Spend most of your time on the winning action, then briefly contrast the runners-up.
Always answer the implicit audience question: why did this action win?
“Now we get to the decision itself. The system is not just asking whether Ava is at risk. It is asking what action has the highest probability of keeping her while also making business sense. In this case, the winning action is plan optimization plus device trade-in credit. Why? Because the full context says that price pressure, service frustration, and upgrade timing are all part of the same moment. A generic offer would miss that. A Redis-powered decision can see it and rank the action that best fits the live context.”
Translate the architecture and ranking into business language.
Point to the metrics and before/after economics.
Do not turn this into a KPI dump. Keep it causal: better context leads to better decisions, which leads to better outcomes.
“This is where we connect the technical story back to operator value. If you catch the customer while the churn moment is still live, you improve save rate, lower voluntary churn, and create more efficient retention spend because the offer is more targeted. The key point is that the uplift does not come from showing more offers. It comes from making a better decision earlier in the moment.”
Make the before-versus-after story visible.
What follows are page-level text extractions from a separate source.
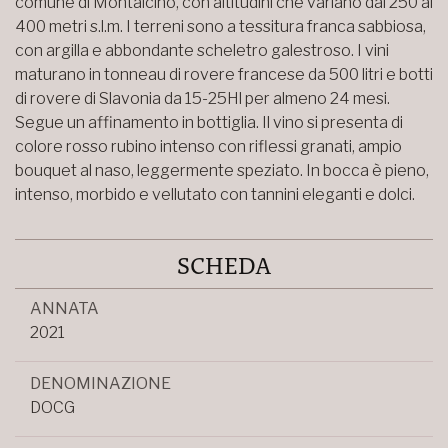
comune di Montalcino, con altitudini che variano dai 250 ai
400 metri s.l.m. I terreni sono a tessitura franca sabbiosa,
con argilla e abbondante scheletro galestroso. I vini
maturano in tonneau di rovere francese da 500 litri e botti
di rovere di Slavonia da 15-25Hl per almeno 24 mesi.
Segue un affinamento in bottiglia. Il vino si presenta di
colore rosso rubino intenso con riflessi granati, ampio
bouquet al naso, leggermente speziato. In bocca è pieno,
intenso, morbido e vellutato con tannini eleganti e dolci.
SCHEDA
ANNATA
2021
DENOMINAZIONE
DOCG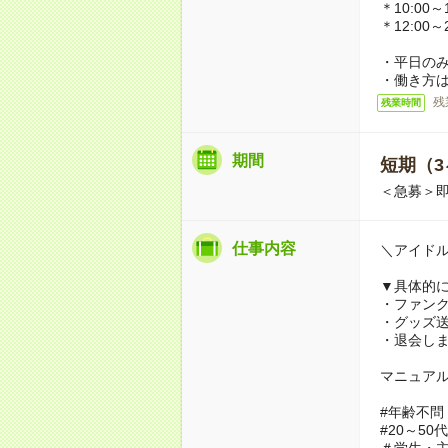
＊10:00～1
＊12:00～
・平日のみ
・働き方
残
残業時間
期間
短期（3
＜急募＞
仕事内容
＼アイド
▼具体的
・ファン
・グッズ
・退会し
マニュア
#年齢不問
#20～50
＃学生・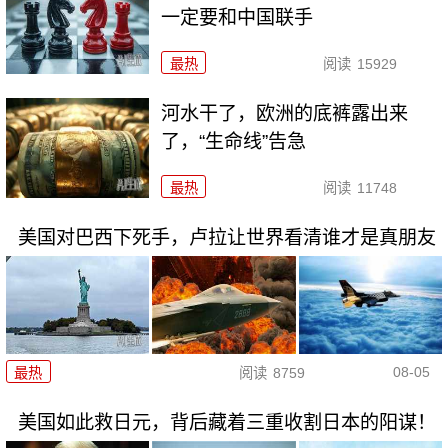
一定要和中国联手
最热
阅读
15929
河水干了，欧洲的底裤露出来
了，“生命线”告急
最热
阅读
11748
美国对巴西下死手，卢拉让世界看清谁才是真朋友
08-05
最热
阅读
8759
美国如此救日元，背后藏着三重收割日本的阳谋！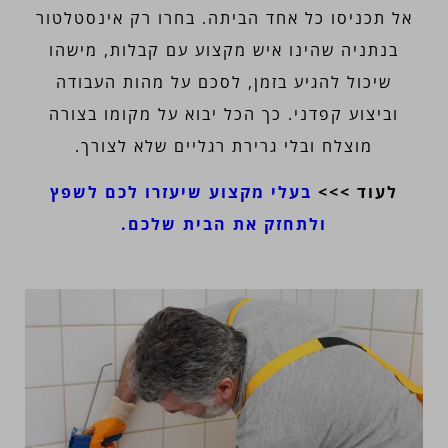
אל תכניסו כל אחד הביתה. בחרו רק אינסטלטור
בנתניה שהינו איש מקצוע עם קבלות, מישהו
שיכול להגיע בזמן, לסכם על מהות העבודה
וביצוע קפדני. כך הכל יבוא על מקומו בצורה
מוצלח ובלי גרירת רגליים שלא לצורך.
לעוד >>>
בעלי מקצוע שיעזרו לכם לשפץ
ולתחזק את הבית שלכם
.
Point left, describe the limitations. Point right, describe the context-aware decision.
Keep this clean and visual. Do not re-explain the whole architecture here.
“The visual surface looks familiar, but the decisioning underneath it is completely different. On the legacy side, the experience is driven by slower, vendor-managed logic and generic treatment paths. On the Redis-powered side, the same channel can react to the full context of the moment and surface the action most likely to retain Ava. This is the simplest way to see the difference between the old model and the new one.”
Close the loop and restate the problem solved.
Briefly trace the path from sources to ingest to Redis context to decisioning to channels.
End confidently and simply. This should feel like the answer to the problem you opened with.
“Let’s end where we started. The problem we are solving is not that telecom providers lack data. The problem is that legacy systems like Pega and similar decisioning platforms cannot assemble and act on that data fast enough in the live churn moment. Redis changes that by becoming the operational context layer for real-time decisioning. The sources stay in place, the features stay online, the hot and warm customer context stay available, and the decisioning stack can finally respond while the customer is still deciding.”
We already use Pega or another NBA platform
“That is the point of the story. Systems like Pega represent the old operating model — vendor-managed, rules-heavy, and not designed to assemble full live context in a sub-10 millisecond decision path. Redis is not trying to be another campaign tool. It is the operational context layer that makes the replacement architecture possible.”
We already have churn models
“A churn model tells you who is risky. It does not solve the live decisioning problem by itself. You still need the operational layer that can assemble context, serve features, and rank the next action while the session is live.”
We already have the data in our lakehouse
“Exactly. The challenge is not whether the data exists. The challenge is whether you can operationalize it fast enough in the customer moment. That is where Redis comes in.”
Read the “Say this exactly” sections out loud until they sound natural. Do not memorize every word. The goal is to internalize the sequence: explain the problem, show the live customer moment, show how context is assembled, show how the decision is made, connect it to business value, and close on the operating model shift.